MC: The thing that disappoints me more is that the economy doesn't work and I don't see ways of addressing these issues. We're always addressing effects at the end and never asking the question why things don't work.
LM: Give me an example.
MC: Everything in the economy; agriculture not being able to feed the people so we need to rely on private peasants who make a lot of money and sell their goods at very expensive prices. A lot of people, and this is perverse, have found a way to make a living, a good living, from scarcity. ... These people do not want to eliminate scarcity.
LM: Is the problem Communism itself?
MC: I don't know if I would have the recipe to make the economy booming again. I know a good way would be to go head first into capitalism but that is not the way I'd like Cuba to go.
[Emphasis mine-SW]
(Please note the web site has only a partial transcript and this has been reconstructed by me form the audio file on the site.)
Here is a man who had devoted his formative years to the Communist revolution; he was a Utopian idealist.
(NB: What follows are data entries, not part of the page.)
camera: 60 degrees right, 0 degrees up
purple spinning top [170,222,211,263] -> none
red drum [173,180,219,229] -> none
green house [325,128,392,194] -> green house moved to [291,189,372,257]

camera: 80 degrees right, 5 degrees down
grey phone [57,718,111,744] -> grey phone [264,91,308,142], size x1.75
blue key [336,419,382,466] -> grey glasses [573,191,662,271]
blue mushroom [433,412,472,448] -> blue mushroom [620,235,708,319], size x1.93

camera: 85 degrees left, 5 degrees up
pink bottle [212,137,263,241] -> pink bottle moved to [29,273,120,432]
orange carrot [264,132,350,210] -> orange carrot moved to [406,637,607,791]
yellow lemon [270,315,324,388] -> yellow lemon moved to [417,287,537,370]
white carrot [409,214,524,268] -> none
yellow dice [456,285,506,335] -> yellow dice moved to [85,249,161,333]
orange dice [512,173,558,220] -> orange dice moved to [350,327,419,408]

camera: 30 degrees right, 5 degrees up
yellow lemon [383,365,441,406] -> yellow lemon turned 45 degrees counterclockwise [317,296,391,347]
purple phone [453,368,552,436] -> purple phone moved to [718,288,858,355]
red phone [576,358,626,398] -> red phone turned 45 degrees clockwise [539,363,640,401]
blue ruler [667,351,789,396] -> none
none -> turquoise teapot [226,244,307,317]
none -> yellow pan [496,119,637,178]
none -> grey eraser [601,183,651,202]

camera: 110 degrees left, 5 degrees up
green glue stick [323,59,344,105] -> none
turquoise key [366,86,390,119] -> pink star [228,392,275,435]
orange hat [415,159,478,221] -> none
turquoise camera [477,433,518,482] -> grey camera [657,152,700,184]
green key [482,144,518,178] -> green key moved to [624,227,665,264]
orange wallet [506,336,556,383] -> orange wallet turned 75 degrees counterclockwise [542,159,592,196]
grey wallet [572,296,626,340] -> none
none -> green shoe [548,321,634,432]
Many adolescents pass through a time of Utopian idealism; it is a wonderful and painful experience for them. Very few are unlucky enough to have their dreams come to fruition; those who do "win" soon realize that in any enterprise in which people are involved, perfection is never a possibility. All Coyula has left is his dignity. He knows his revolution has failed. He admits that capitalism works and communism doesn't, yet to take the final step and repudiate his youthful dreams is the equivalent of destroying himself: "To criticize the whole thing, its criticizing myself."
How tragic for Coyula.
Replace Coyula with all the other liberals, socialists, leftists who have nothing left and here is their choice:
Admit that abandoning South Vietnam relegated millions to torment, death, and continuing distress; admit that Cuba is not a communist paradise and exists at the cost of millions held in economic bondage and deprivation; admit that their fealty to notions of internationalism and anti-colonialism has led to disaster in Africa, encouraged Iraq until war became inevitable and threatens to repeat the mistake on a much greater scale with Iran; admit that Capitalism, with all its flaws, works.
Or:
Hold onto your youthful Utopian idealism and never give an inch; risk death and destruction to attack the NSA surveillance program rather than admit the government needs to protect us in a dangerous imperfect world; risk the death and destruction of millions by facilitating the Iranian nuclear weapons program, solely in order to thwart the United States; risk the ongoing chaos in Palestine and terror against Jews in Israel in order to maintain the fiction that the Palestinians are a poor, dispossessed people engaged in an anti-colonialist struggle; above all, treat George Bush and the Republicans as the greatest threat in the world, even while Osama bin Laden uses you in an attempt to remove the pressure and save his movement.
This is where we have arrived. It is sad and tragic when we listen to a Mario Coyula; I am prepared to offer the same empathy to any on the left who are willing to retire to their homes and leave the public square.